# Java Fern ruin my Zavlar tank ?



## -DC- (Apr 21, 2010)

So i usually don’t bother with plant's but now that the local PU has some java fern in I'm planning to pick some up, i have a very large log with fairly soft bog wood in my 240g Plywood tank that i plan to root it too and let it carpet it over, 

My worry is that I’ve read this stuff will attach to almost any surface, I'm sure it will grow on my tank walls as they are Zavlar, at first i thought that would be really neat a tank with walls of fern, but I have no idea how this will affect the zavlar (rubber paint), do java ferns just grab on, or will they dig in and weaken my seal ?

anyone know ? I don’t want to plant them on the log and then when they pop up on the wall find out my tanks ruined! but if they simply hold on then i likely will buy more and plant it on the walls to encourage the process.

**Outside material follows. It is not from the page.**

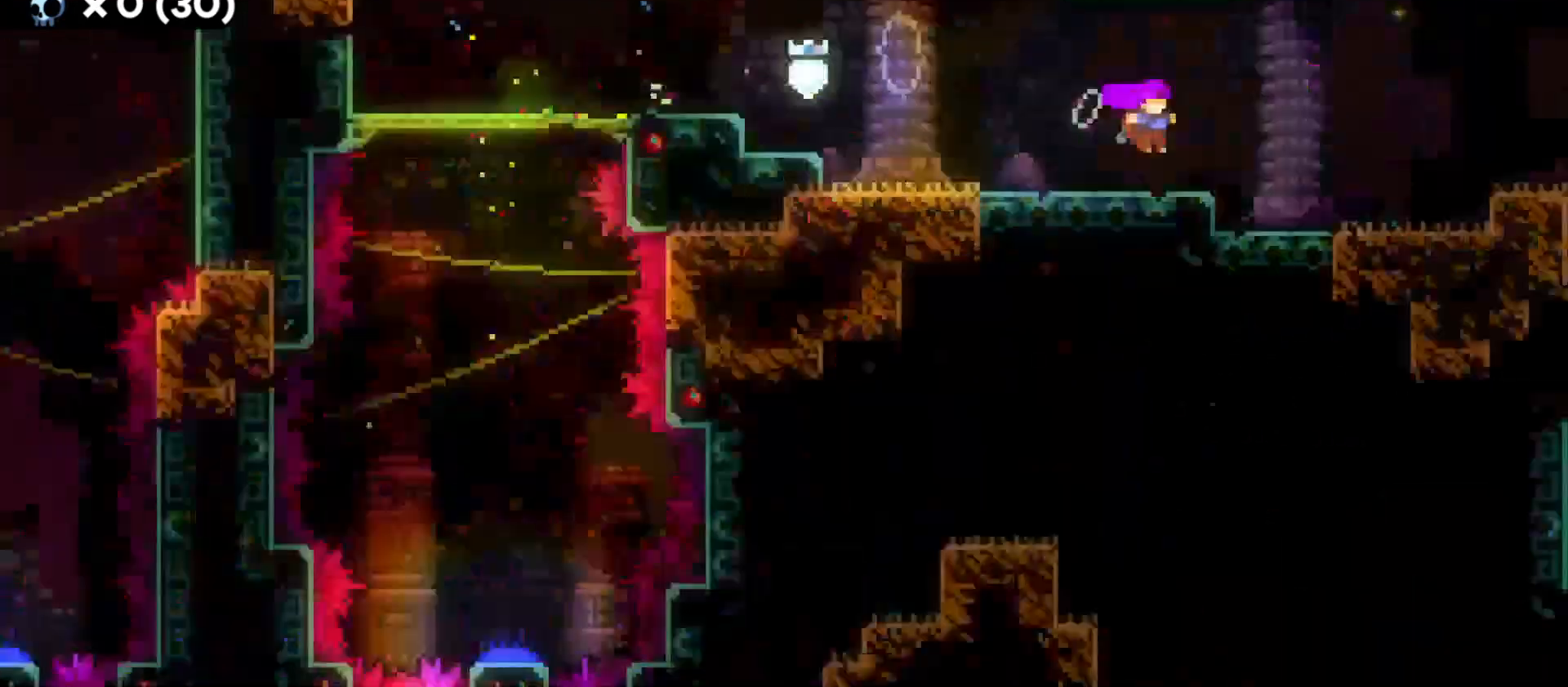
{"keys": ["d"], "events": []}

Also while I’m at it, when seeding the log, is a particular place best to start ? like should i seed the bottom edges and let it climb up or the top and climb down ? does it have tendency to climb up vs down ?


-DC-


----------



## 2wheelsx2 (Apr 21, 2010)

I don't know about the Zavlar, but they will grow "in". ie, the rhizome will dig into the wood to attach themselves. But I expect if you keep it away from the walls of the tank you shouldn't have a problem. They take time to root, so as long as it's not in contact for extended periods you should be fine.

As for growth, like most plants, they want to go to the light, so in general, they propagate upwards first and then sideways when there is no more space.


----------



## EDGE (Aug 24, 2010)

java fern can wrap around anything. I had mine growing on a piece of smooth plastic filter intake pipe, unintentionally. Usually they just grab on to the item. There are always exception to the case with plants and their growth habit.


----------



## Chronick (Apr 27, 2010)

it won't dig in but it will grow on and grab anything. I know you can grown java ferns on plastic ornaments and they don't root in the ornament itself. Should be fine


----------